In vitro activity of bacterial isolates against Fusarium sp. In vitro plate diffusion assay for fungal inhibition by bacteria isolated from Hydra tissue. Statistical analysis was conducted using analysis of variance (ANOVA; *P<0.05, **P<0.01, ***P>0.001; n=5. Acid., Acidovorax sp.; Curv., Curvibacter sp.; Duga., Duganella sp.; Pelo., Pelomonas sp.; Pseu., Pseudomonas sp.; Undi., Undibacterium sp.).

Figure 4

Examples of in vitro activity of co-cultured bacteria against Fusarium sp. (a) Example of an additive effect of two bacterial isolates in a plate diffusion assay. (b) Example of a synergistic effect of two bacterial isolates. (c) Example of an antagonistic effect of two bacterial isolates.

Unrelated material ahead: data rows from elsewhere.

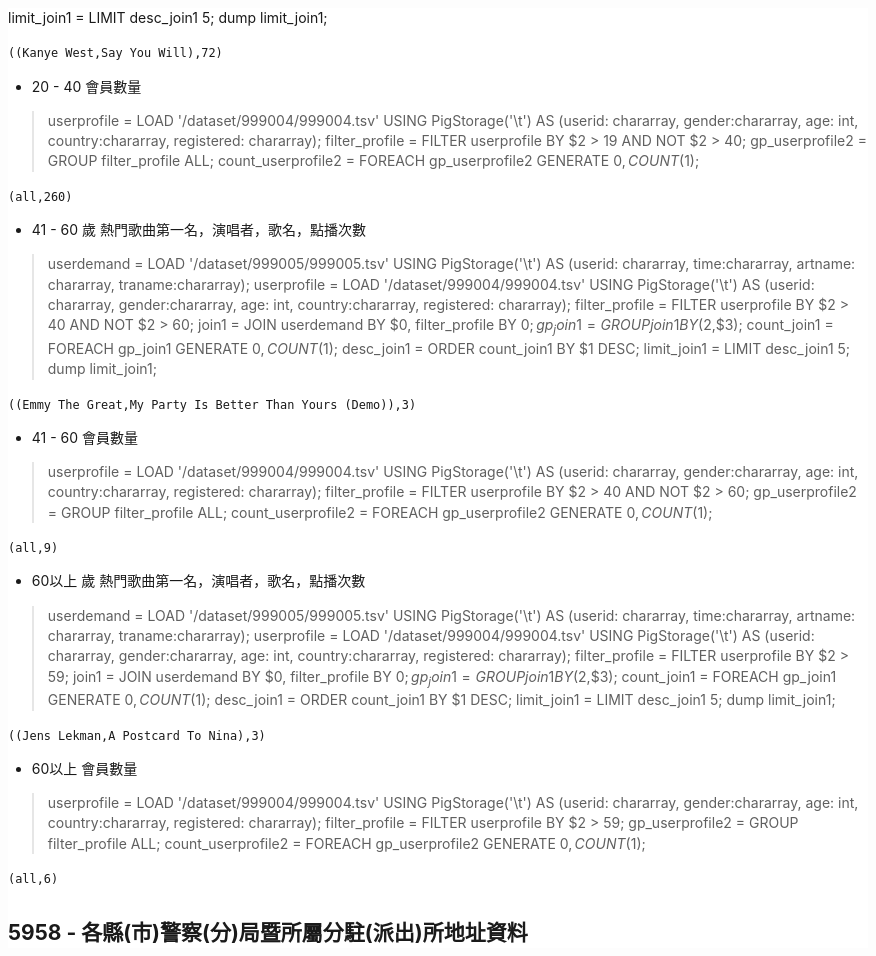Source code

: limit_join1 = LIMIT desc_join1 5;
dump limit_join1;
```
((Kanye West,Say You Will),72)
```
- 20 - 40 會員數量
> userprofile = LOAD '/dataset/999004/999004.tsv' USING PigStorage('\t') AS (userid: chararray, gender:chararray, age: int, country:chararray, registered: chararray);
filter_profile = FILTER userprofile BY $2 > 19 AND NOT $2 > 40;
gp_userprofile2 = GROUP filter_profile ALL;
count_userprofile2 = FOREACH gp_userprofile2 GENERATE $0, COUNT($1);
```
(all,260)
```

- 41 - 60 歲 熱門歌曲第一名，演唱者，歌名，點播次數
> userdemand = LOAD '/dataset/999005/999005.tsv' USING PigStorage('\t') AS (userid: chararray, time:chararray, artname: chararray, traname:chararray);
userprofile = LOAD '/dataset/999004/999004.tsv' USING PigStorage('\t') AS (userid: chararray, gender:chararray, age: int, country:chararray, registered: chararray);
filter_profile = FILTER userprofile BY $2 > 40 AND NOT $2 > 60;
join1 = JOIN userdemand BY $0, filter_profile BY $0;
gp_join1 = GROUP join1 BY ($2,$3);
count_join1 = FOREACH gp_join1 GENERATE $0, COUNT($1);
desc_join1 = ORDER count_join1 BY $1 DESC;
limit_join1 = LIMIT desc_join1 5;
dump limit_join1;
```
((Emmy The Great,My Party Is Better Than Yours (Demo)),3)
```

- 41 - 60 會員數量
> userprofile = LOAD '/dataset/999004/999004.tsv' USING PigStorage('\t') AS (userid: chararray, gender:chararray, age: int, country:chararray, registered: chararray);
filter_profile = FILTER userprofile BY $2 > 40 AND NOT $2 > 60;
gp_userprofile2 = GROUP filter_profile ALL;
count_userprofile2 = FOREACH gp_userprofile2 GENERATE $0, COUNT($1);
```
(all,9)
```
- 60以上 歲 熱門歌曲第一名，演唱者，歌名，點播次數
> userdemand = LOAD '/dataset/999005/999005.tsv' USING PigStorage('\t') AS (userid: chararray, time:chararray, artname: chararray, traname:chararray);
userprofile = LOAD '/dataset/999004/999004.tsv' USING PigStorage('\t') AS (userid: chararray, gender:chararray, age: int, country:chararray, registered: chararray);
filter_profile = FILTER userprofile BY $2 > 59;
join1 = JOIN userdemand BY $0, filter_profile BY $0;
gp_join1 = GROUP join1 BY ($2,$3);
count_join1 = FOREACH gp_join1 GENERATE $0, COUNT($1);
desc_join1 = ORDER count_join1 BY $1 DESC;
limit_join1 = LIMIT desc_join1 5;
dump limit_join1;
```
((Jens Lekman,A Postcard To Nina),3)
```
- 60以上 會員數量
> userprofile = LOAD '/dataset/999004/999004.tsv' USING PigStorage('\t') AS (userid: chararray, gender:chararray, age: int, country:chararray, registered: chararray);
filter_profile = FILTER userprofile BY $2 > 59;
gp_userprofile2 = GROUP filter_profile ALL;
count_userprofile2 = FOREACH gp_userprofile2 GENERATE $0, COUNT($1);
```
(all,6)
```
## 5958 - 各縣(市)警察(分)局暨所屬分駐(派出)所地址資料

Statistical analysis was conducted using two-way analysis of variance (ANOVA) to test the interaction effect (synergy or antagonism) of two bacterial isolates to fungal growth (*P<0.05, **P<0.01, ***P>0.001) (see also Table 2). Acid., Acidovorax sp.; Curv., Curvibacter sp.; Duga., Duganella sp.; Pelo., Pelomonas sp.; Pseu., Pseudomonas sp.; Undi., Undibacterium sp.

Figure 5

In vivo infection rates of Hydra polyps recolonized by different bacterial isolates. (a) Experimental set-up for mono- and di-associated and conventionalized (conv) Hydra polyps used for fungal infection experiments. (b) Bacterial load of recolonized Hydra polyps. N/A indicates ‘not available' as Pseudomonas sp. shows swarming behavior and thereby overgrew Curvibacter sp., n≥4. (c) In vivo infection rates with Fusarium sp. after inoculation with spores. Statistical analyses were conducted by Fisher's exact test. Different lowercase letters indicate significant differences between treatments: ‘a' indicates significantly different from control (P<0.01), ‘b' indicates significantly different from GF (P<0.01), ‘c' indicates significantly different from control and GF (P<0.01). Fraction numbers indicate x infected cases per n replicates. Acid., Acidovorax sp.; Curv., Curvibacter sp.; Duga., Duganella sp.; Pelo., Pelomonas sp.; Pseu., Pseudomonas sp.; Undi., Undibacterium sp.